After finding the line containing "Permitir todas" below, please output that line and each following one through the line containing "Bổ sung quy định xử phạt vi", exactly as written.

[Opening Material supplied section]

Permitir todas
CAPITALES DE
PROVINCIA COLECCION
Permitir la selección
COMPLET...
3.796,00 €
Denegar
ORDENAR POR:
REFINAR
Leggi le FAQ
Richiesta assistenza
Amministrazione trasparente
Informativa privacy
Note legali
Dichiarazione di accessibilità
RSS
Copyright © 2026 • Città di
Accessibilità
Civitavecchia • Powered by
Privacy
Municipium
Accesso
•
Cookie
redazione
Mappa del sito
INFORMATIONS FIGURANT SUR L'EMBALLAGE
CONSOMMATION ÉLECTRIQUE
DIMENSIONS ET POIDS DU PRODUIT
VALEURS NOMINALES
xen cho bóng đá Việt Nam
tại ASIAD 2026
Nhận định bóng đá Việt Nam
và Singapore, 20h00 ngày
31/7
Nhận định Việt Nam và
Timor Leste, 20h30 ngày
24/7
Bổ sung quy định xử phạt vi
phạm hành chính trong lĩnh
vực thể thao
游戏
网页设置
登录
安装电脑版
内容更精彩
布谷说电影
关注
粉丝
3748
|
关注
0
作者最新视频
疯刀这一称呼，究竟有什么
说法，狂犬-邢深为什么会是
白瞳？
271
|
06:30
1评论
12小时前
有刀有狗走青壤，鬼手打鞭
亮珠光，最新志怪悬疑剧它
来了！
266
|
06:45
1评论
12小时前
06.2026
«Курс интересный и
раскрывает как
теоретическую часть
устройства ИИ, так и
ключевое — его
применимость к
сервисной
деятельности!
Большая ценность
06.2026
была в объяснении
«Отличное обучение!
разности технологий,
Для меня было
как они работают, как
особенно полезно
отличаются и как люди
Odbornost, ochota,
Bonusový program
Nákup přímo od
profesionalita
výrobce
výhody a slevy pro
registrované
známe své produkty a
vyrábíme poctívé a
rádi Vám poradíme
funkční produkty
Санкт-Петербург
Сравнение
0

[Closing Material supplied section]
[Opening Material supplied section]

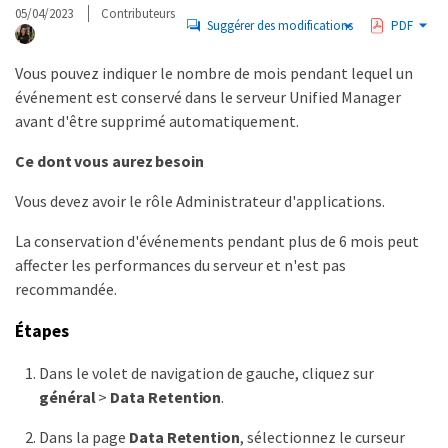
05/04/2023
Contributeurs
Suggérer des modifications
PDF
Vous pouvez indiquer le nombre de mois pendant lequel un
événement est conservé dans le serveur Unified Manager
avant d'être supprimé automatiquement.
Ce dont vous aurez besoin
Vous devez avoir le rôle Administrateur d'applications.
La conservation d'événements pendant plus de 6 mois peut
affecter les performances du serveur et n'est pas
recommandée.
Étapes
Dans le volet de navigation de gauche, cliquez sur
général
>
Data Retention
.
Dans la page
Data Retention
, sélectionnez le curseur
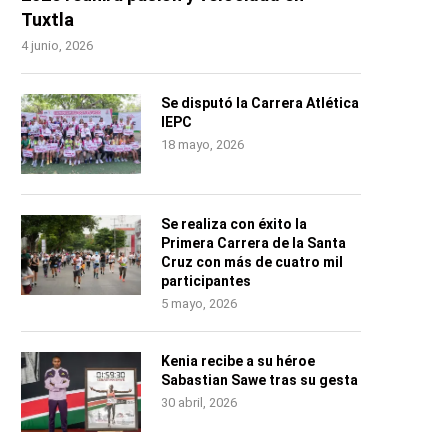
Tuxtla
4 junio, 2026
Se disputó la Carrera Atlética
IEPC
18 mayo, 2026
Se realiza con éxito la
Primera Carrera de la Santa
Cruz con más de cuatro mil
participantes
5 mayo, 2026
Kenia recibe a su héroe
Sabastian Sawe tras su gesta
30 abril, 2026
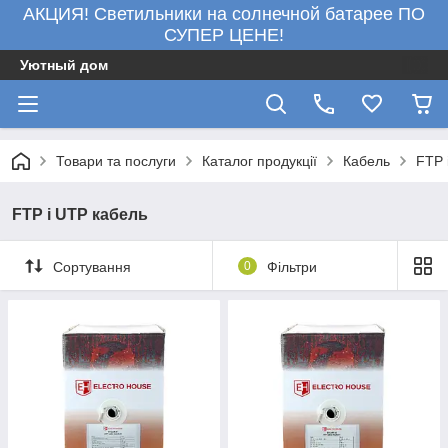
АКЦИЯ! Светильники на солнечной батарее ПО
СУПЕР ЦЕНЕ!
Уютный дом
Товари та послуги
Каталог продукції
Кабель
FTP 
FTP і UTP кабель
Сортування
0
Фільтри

[Closing Material supplied section]
[Opening Material supplied section]

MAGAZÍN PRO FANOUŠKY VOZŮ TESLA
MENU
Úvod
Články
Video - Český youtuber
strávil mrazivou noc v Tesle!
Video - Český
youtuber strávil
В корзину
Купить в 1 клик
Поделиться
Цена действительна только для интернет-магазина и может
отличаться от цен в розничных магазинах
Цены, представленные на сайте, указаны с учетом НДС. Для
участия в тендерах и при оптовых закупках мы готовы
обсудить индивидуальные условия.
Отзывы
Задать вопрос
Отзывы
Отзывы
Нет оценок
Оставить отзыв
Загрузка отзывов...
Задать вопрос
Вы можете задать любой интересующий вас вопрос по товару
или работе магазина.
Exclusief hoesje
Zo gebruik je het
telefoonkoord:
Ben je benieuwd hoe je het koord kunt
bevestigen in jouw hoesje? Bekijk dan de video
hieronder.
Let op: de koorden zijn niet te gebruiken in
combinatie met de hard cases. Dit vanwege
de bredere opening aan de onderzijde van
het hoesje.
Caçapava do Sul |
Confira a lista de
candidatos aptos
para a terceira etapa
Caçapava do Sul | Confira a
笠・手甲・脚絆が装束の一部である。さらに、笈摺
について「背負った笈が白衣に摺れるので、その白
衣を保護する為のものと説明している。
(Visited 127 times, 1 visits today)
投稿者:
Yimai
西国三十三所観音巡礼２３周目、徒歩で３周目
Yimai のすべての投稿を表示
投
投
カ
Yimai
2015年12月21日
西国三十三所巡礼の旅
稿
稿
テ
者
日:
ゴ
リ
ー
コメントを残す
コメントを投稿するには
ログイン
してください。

[Closing Material supplied section]

● **Answer below**:
Permitir todas
CAPITALES DE
PROVINCIA COLECCION
Permitir la selección
COMPLET...
3.796,00 €
Denegar
ORDENAR POR:
REFINAR
Leggi le FAQ
Richiesta assistenza
Amministrazione trasparente
Informativa privacy
Note legali
Dichiarazione di accessibilità
RSS
Copyright © 2026 • Città di
Accessibilità
Civitavecchia • Powered by
Privacy
Municipium
Accesso
•
Cookie
redazione
Mappa del sito
INFORMATIONS FIGURANT SUR L'EMBALLAGE
CONSOMMATION ÉLECTRIQUE
DIMENSIONS ET POIDS DU PRODUIT
VALEURS NOMINALES
xen cho bóng đá Việt Nam
tại ASIAD 2026
Nhận định bóng đá Việt Nam
và Singapore, 20h00 ngày
31/7
Nhận định Việt Nam và
Timor Leste, 20h30 ngày
24/7
Bổ sung quy định xử phạt vi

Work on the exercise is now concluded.